BETARD SPARTA z pierwszym wyjazdowym zwycięstwem. Artem Laguta: To podniesie morale przed półfinałem

Fot. Marcin Imański

Pierwsze wyjazdowe zwycięstwo w sezonie 2024 drużyna BETARD SPARTY Wrocław odniosła dopiero w ćwierćfinałowym meczu z ZOOLESZCZ GKM Grudziądz. – Do Gorzowa też jedziemy po zwycięstwo – zapowiadał Artem Laguta.

Jakub Keller (ekstraliga.pl): Pewne zwycięstwo w Grudziądzu daje wam awans do półfinału. Wracacie chyba do domu w doskonałych nastrojach?

Artem Laguta (BETARD SPARTA Wrocław): Jesteśmy zadowoleni, że wygrywamy kolejny mecz, a tym bardziej, że sięgnęliśmy po zwycięstwo w meczu wyjazdowym. I to w tak kluczowej fazie sezonu.

Mieliście w tym sezonie kryzys. Ale odważnie zapowiadałeś, że kiedy nadejdzie czas play-off, to zaczniecie wygrywać. Teraz chyba to udowadniacie?

Tak, teraz to potwierdzamy na torze. Bardzo cieszy nas to, że każdy dał z siebie sto procent możliwości.

Fot. Marcin Imański

W rundzie zasadniczej jednak nie było tak dobrze. Co się zmieniło od tego czasu?

Ale pytasz o mecz w Grudziądzu?

Tak, dokładnie. Gospodarze wygrali wtedy 51:39, a ty zdobyłeś osiem punktów i bonus. Miewałeś w Grudziądzu lepsze występy.

Niby tak, ale wtedy, w meczu rundy zasadniczej, miałem spore problemy z prądem w moich motocyklach.

Stąd wtedy taki występ?

Tak. Później na dodatek miałem problem z regulacją motocykli i wyszło jak wyszło.

Doskonale znasz tor przy ul.
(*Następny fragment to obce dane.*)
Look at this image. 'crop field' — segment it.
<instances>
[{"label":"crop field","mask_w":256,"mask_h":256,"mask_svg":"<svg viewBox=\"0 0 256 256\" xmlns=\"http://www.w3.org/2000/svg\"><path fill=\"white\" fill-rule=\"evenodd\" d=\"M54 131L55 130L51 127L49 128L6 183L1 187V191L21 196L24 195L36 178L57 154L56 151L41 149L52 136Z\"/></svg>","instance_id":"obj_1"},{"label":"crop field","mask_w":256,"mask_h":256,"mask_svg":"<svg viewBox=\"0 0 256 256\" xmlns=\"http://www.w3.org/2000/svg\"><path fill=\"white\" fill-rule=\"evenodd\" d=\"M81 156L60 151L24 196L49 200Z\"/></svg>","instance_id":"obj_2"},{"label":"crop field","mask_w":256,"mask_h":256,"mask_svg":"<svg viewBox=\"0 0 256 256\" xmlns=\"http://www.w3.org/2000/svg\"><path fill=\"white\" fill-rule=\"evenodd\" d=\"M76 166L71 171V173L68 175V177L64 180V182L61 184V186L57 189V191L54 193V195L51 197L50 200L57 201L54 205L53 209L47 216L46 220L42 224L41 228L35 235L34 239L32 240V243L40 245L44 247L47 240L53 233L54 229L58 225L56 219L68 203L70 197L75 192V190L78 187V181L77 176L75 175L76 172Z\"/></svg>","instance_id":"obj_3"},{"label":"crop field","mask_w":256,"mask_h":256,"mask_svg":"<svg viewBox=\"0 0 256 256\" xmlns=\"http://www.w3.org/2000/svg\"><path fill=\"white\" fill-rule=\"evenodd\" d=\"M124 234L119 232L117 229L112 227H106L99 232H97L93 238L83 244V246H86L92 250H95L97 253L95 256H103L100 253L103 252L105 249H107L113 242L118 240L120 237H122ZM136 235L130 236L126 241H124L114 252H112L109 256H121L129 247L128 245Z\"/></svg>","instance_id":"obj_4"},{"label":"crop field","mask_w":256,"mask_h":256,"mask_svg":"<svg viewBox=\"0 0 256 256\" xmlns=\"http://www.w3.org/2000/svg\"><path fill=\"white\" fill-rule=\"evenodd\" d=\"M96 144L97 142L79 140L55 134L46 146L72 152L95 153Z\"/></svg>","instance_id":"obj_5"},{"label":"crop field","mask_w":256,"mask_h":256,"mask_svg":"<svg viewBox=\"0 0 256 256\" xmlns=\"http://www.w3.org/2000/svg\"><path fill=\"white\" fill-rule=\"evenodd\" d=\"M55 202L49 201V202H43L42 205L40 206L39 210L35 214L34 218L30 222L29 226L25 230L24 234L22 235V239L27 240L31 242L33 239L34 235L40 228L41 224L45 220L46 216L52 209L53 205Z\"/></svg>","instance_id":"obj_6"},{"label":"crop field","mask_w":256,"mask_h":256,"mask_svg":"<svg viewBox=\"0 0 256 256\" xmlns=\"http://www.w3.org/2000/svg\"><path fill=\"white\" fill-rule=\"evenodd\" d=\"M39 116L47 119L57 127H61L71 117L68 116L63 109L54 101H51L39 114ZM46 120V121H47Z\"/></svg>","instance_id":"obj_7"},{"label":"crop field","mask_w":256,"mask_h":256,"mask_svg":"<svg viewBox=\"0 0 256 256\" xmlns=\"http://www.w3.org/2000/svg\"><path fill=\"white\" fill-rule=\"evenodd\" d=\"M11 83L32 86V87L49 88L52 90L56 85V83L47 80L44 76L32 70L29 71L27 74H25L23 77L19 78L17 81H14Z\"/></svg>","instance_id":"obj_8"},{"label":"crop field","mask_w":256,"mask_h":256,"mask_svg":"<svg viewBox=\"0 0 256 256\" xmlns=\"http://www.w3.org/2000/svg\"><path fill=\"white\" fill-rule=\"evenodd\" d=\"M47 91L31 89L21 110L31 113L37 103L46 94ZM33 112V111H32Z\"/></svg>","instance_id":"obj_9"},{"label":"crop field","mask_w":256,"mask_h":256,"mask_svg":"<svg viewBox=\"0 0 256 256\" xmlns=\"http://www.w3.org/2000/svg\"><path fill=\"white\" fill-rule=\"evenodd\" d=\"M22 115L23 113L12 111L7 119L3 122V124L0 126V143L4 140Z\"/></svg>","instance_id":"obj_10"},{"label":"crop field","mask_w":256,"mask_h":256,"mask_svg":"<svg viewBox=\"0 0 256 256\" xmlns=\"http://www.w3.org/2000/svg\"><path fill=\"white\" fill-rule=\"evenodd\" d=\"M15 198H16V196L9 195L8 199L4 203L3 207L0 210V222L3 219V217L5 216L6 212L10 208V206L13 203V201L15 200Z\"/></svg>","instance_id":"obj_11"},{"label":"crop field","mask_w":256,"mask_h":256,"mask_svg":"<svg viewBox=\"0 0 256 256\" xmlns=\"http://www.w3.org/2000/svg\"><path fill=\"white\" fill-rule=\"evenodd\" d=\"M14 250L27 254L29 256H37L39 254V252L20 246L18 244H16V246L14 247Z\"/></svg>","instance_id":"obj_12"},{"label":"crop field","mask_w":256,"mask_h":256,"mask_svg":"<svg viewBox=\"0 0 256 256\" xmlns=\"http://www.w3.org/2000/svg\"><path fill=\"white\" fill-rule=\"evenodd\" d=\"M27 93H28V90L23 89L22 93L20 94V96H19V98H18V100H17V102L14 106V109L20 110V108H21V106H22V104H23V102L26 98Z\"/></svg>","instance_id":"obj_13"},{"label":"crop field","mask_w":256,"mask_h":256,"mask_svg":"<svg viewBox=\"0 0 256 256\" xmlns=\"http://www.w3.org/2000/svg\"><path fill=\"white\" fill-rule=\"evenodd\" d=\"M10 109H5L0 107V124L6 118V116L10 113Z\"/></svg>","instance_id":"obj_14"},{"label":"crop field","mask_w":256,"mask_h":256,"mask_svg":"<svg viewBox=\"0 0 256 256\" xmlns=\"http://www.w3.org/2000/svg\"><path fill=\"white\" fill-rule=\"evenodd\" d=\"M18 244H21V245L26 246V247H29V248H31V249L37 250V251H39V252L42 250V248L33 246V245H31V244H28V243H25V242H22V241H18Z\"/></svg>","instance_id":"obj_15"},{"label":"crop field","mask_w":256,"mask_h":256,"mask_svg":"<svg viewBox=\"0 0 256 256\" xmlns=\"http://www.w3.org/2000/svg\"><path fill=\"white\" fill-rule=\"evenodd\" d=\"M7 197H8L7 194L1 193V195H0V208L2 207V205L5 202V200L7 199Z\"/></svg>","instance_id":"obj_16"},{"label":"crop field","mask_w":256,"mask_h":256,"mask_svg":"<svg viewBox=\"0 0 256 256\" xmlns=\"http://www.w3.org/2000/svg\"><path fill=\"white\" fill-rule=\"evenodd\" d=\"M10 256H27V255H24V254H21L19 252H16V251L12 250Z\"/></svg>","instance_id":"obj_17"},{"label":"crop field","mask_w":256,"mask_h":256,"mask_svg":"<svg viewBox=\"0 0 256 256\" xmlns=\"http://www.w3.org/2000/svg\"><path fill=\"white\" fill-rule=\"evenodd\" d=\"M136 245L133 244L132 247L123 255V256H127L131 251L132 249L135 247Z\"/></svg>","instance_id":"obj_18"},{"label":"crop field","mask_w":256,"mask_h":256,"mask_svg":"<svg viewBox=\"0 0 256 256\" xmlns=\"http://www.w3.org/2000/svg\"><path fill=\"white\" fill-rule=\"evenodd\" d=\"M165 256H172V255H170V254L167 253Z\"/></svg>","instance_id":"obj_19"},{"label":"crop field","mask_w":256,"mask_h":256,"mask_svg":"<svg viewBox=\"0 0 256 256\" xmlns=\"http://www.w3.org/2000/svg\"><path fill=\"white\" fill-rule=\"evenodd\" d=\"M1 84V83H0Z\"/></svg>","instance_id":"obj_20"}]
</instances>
Hallera 4. Zmienił się od tego czasu, kiedy jeździłeś w barwach grudziądzkiej drużyny?

Właśnie nie. Mogę powiedzieć, że nadal jest to, co było wtedy, kiedy ja tu jeździłem.

Fot. Ewelina Włoch-Wrońska

W ruch poszły więc jakieś specjalne, archiwalne zapiski?

Nie. Ustawiłem te same zębatki co zawsze. Zbyt wiele nie zmieniałem. I zagrało.

W półfinale zmierzycie się z drużyną EBUT.PL STAL Gorzów Wielkopolski. Jak zapatrujecie się na walkę z tą drużyną o finał?

W PGE Ekstralidze każdy jest mocny. Tu nie ma słabych drużyn. Trzeba będzie dać z siebie sto procent i jechać po zwycięstwo.

Ale w sezonie zasadniczym nie poszło wam najlepiej. Zwłaszcza w meczu wyjazdowym.

Tak, to prawda. Ale trzeba patrzeć w przyszłość. Przed nami ciężki dwumecz i zrobimy wszystko, by okazać się w nim lepszym zespołem.

Czyli możemy spodziewać się dobrego widowiska?

Mam taką nadzieję. Dołożymy wszelkich starań, aby dostarczyć kibicom wielu emocji. Wygraliśmy wyjazdowy mecz w Grudziądzu. Mam nadzieję, że po tym zwycięstwie wzrosną morale w naszej drużynie.